Abstract: line 21-23 (page 1): Instead of “evaluate the ability of 1H-NMR-based metabonomics to identify heart toxicity at very early stages”… Could you say something like “evaluate potential biomarkers of heart toxicity at very early stages using 1H-NMR-based metabonomics”?
Introduction: line 90-92 (page 2): “…urine metabonomic signatures of isoproterenol-induced heart necrosis and clarithromycin-induced QT interval prolongation…” I think the objective should be rephrased, because it is too assertive/insistent. Is it possible to say something like that you want to “characterize urine metabonomic signatures from rats receiving isoproterenol and clarithromycin, to identify candidate biomarkers for heart necrosis and QT-prolongation”?
Other minor comments:
Line 328 (page 11): Can you please add a reference here?
Line 468 (page 14): Misspelling in the sentence?
Author Response
We would like to acknowledge the Reviewer 2 for his/her new relevant comments. Herewith our answers to the Reviewer’s comments:
[POINT 1] Title (line 2-5): I think “due to” is very assertive/insistent in this situation. Is it possible to replace “due to” with another word or to rephrase the title?
[RESPONSE 1] We replaced “due to” by “presumably arising from” to make the title less assertive (lines 2-5, page 1).

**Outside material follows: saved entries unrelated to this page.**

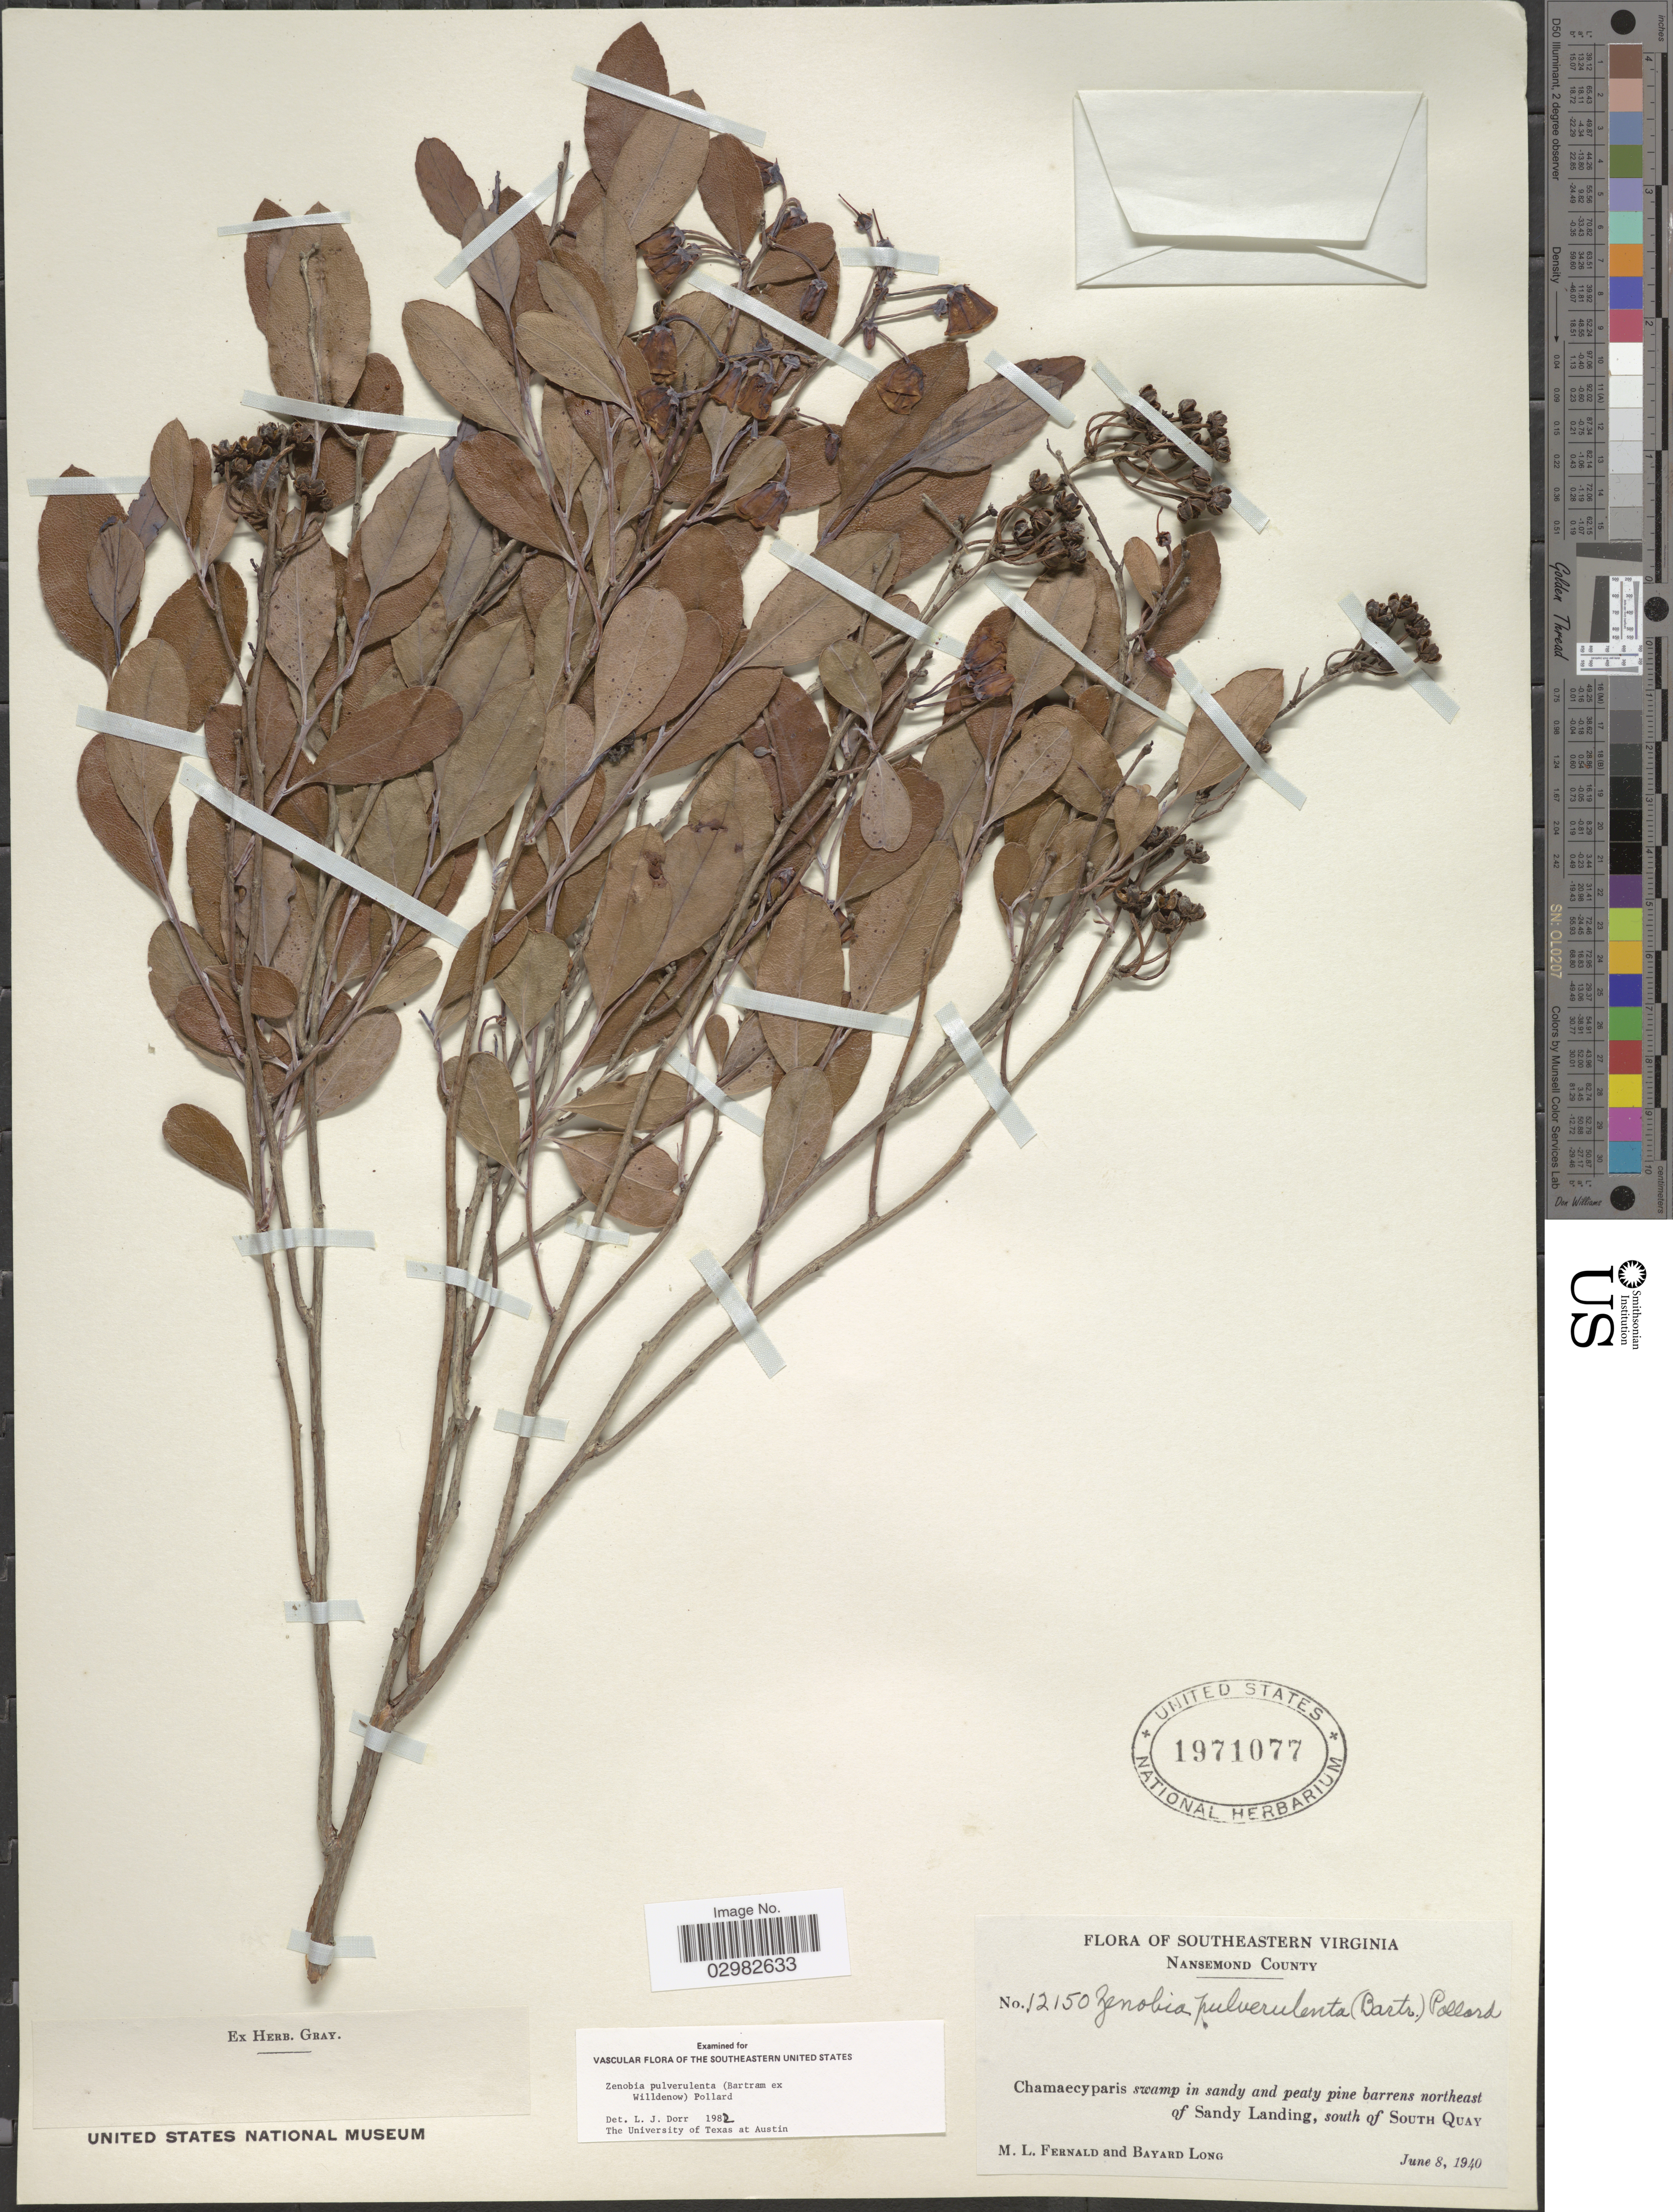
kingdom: Plantae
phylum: Tracheophyta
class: Magnoliopsida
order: Ericales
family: Ericaceae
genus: Zenobia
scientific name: Zenobia pulverulenta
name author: (W. Bartram ex Willd.) Pollard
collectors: M. L. Fernald & B. Long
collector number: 12150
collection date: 1940-06-08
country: United States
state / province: Virginia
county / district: City of Suffolk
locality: Southeastern Virginia, Nansemond County, Chamaecyparis swamp in sandy and peaty pine barrens northeast of Sandy Landing, south of South Quay.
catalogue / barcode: US 1971077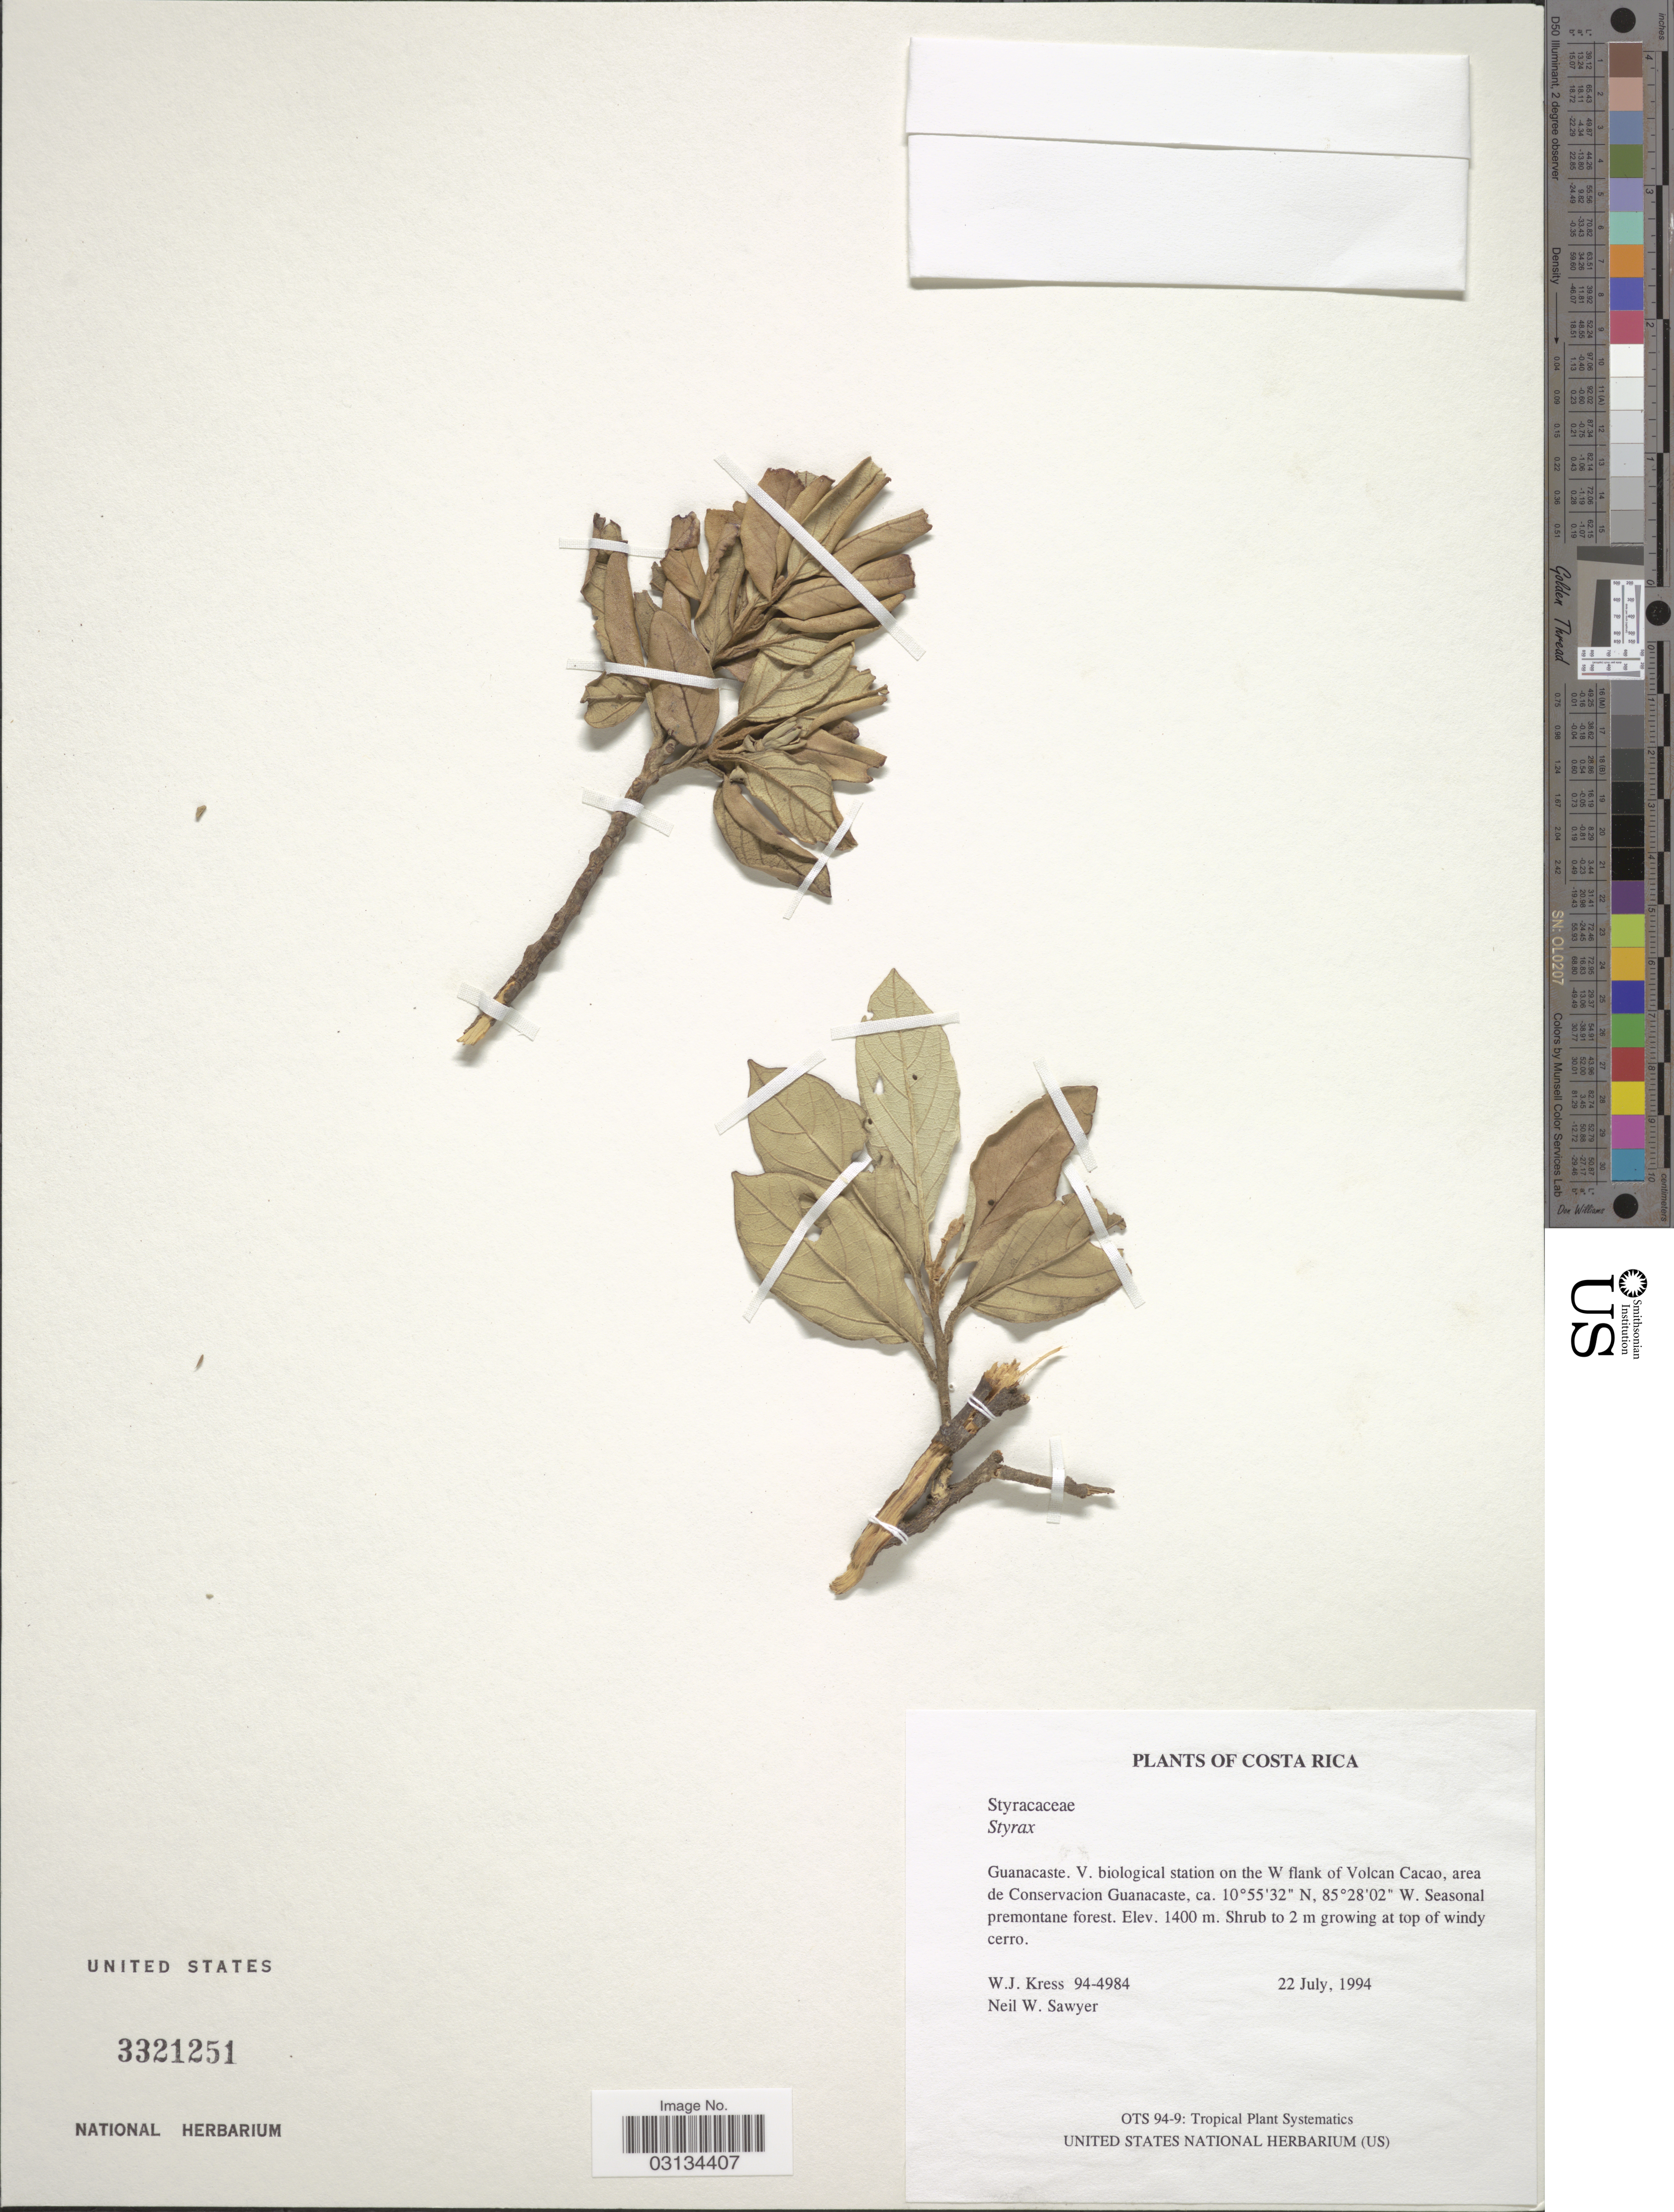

[POINT 2] Abstract: line 21-23 (page 1): Instead of “evaluate the ability of 1H-NMR-based metabonomics to identify heart toxicity at very early stages”… Could you say something like “evaluate potential biomarkers of heart toxicity at very early stages using 1H-NMR-based metabonomics”?
[RESPONSE 2] We replaced “evaluate the ability of 1H-NMR-based metabonomics to identify heart toxicity at very early stages” by “evaluate potential biomarkers of heart toxicity at very early stages using 1H-NMR-based metabonomics” (lines 21-22, page 1).
[POINT 3] Introduction: line 90-92 (page 2): “…urine metabonomic signatures of isoproterenol-induced heart necrosis and clarithromycin-induced QT interval prolongation…” I think the objective should be rephrased, because it is too assertive/insistent. Is it possible to say something like that you want to “characterize urine metabonomic signatures from rats receiving isoproterenol and clarithromycin, to identify candidate biomarkers for heart necrosis and QT-prolongation”?
[RESPONSE 3] We replaced “The objectives of the present study were first to characterize urine metabonomic signatures of isoproterenol-induced heart necrosis and clarithromycin-induced QT interval prolongation in rats and, next, to isolate from those signatures early and potentially discriminant biomarkers of cardiotoxicity” by “The objective of the present study was to characterize urine metabonomic signatures from rats receiving isoproterenol or clarithromycin to identify candidate biomarkers for heart necrosis and QT prolongation.” (lines 90-92, page 2).
[POINT 4] Other minor comments:
Line 328 (page 11): Can you please add a reference here?
Line 468 (page 14): Misspelling in the sentence?
[RESPONSE 4] We added a reference for the sentence “Approximately 30% of drug withdrawals are due to unanticipated cardiac adverse events” (line 328, page 11). We replaced “decreased” by “decrease” (line 468, page14).